Configuring Google Cloud Compute¶
Create and select a new Google Cloud project¶
Go to the Google Cloud console (https://console.cloud.google.com), and either choose a project that you will use to back cloud computing or create a new one. If you have not used the Google console before and there are no projects, there will be a big button “create project” in the dashboard. Otherwise, you can create a new project by selecting the drop-down arrow next to current project name in the top panel, and then clicking the “+” button.

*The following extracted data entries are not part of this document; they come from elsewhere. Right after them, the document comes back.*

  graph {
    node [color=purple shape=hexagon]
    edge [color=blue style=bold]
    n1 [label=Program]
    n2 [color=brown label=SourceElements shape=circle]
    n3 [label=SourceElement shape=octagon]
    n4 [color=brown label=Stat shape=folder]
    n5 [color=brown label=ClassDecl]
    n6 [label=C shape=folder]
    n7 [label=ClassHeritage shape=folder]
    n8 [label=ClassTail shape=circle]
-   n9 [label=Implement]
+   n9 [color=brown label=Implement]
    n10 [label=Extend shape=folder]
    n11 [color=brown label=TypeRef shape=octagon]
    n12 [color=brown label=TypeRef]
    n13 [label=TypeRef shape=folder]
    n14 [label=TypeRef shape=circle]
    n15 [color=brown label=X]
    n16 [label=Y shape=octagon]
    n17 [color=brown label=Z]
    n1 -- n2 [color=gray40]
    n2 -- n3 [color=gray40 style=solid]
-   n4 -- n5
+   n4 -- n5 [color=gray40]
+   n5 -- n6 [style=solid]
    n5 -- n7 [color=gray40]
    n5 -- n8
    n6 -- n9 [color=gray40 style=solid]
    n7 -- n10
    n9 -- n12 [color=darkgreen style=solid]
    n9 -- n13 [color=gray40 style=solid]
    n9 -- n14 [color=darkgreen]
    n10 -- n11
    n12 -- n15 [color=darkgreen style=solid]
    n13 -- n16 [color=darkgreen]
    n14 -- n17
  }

Enable billing for the project¶
Google Cloud computing actually bills you for the compute time you use, so you must have billing enabled. On the bright side, when you sign up with Google Cloud they provide $300 of promotional credit, so really in the beginning you are still using it for free. On the not so bright side, to use machines with gpus you’ll need to show that you are a legitimate customer and add $35 to your billing account. In order to enable billing, go to the left-hand pane in the Google Cloud console, select billing, and follow the instructions to set up your payment method.
Generate service credentials¶
The machines that submit cloud jobs will need to be authorized with service credentials. Go to the left-hand pane in the Google Cloud console and select API Manager -> Credentials. Then click the “Create credentials” button, choose service account key, leave key type as JSON, and in the “Service account” drop-down select “New service account”. Enter a service account name (the name can be virtually anything and won’t matter for the rest of the instructions). The important part is selecting a role. Click the “Select a role” dropdown menu, in “Project” select “Service Account Actor”, and then scroll down to “Compute Engine” and select “Compute Engine Admin (v1)”. Then scroll down to “Pub/Sub”, and add a role “Pub/Sub editor” (this is required to create queues, publish and read messages from them). If you are planning to use Google Cloud storage (directly, without the Firebase layer) for artifact storage, select the Storage Admin role as well. You can also add other roles if you are planning to use these credentials in other applications. When done, click “Create”. Google Cloud console should generate a json credentials file and save it to your computer.
Configuring Studio¶
Adding credentials¶
Copy the json file credentials to the machine where Studio will be
run, and create the environment variable GOOGLE_APPLICATION_CREDENTIALS
that points to it. That is, run
export GOOGLE_APPLICATION_CREDENTIALS=/path/to/credentials.json
Note that this variable will be gone when you restart the terminal, so
if you want to reuse it, add it to ~/.bashrc
(linux) or
~/.bash_profile
(OS X)
Modifying the configuration file¶
In the config file (the one that you use with the --config
flag, or, if you
use the default, in the studio/default_config.yaml
), go to the cloud
section. Change projectId to the project id of the Google project for which
you enabled cloud computing. You can also modify the default instance
parameters (see Cloud computing for studio for
limitations though).
Test¶
To test if things are set up correctly, go to
studio/examples/general
and run
studio run --cloud=gcloud report_system_info.py
Then run studio
locally, and watch the new experiment. In a little
while, it should change its status to “finished” and show the system
information (number of cpus, amount of ram / hdd) of a default instance.
See Cloud computing for studio for more instructions on
using an instance with specific hardware parameters.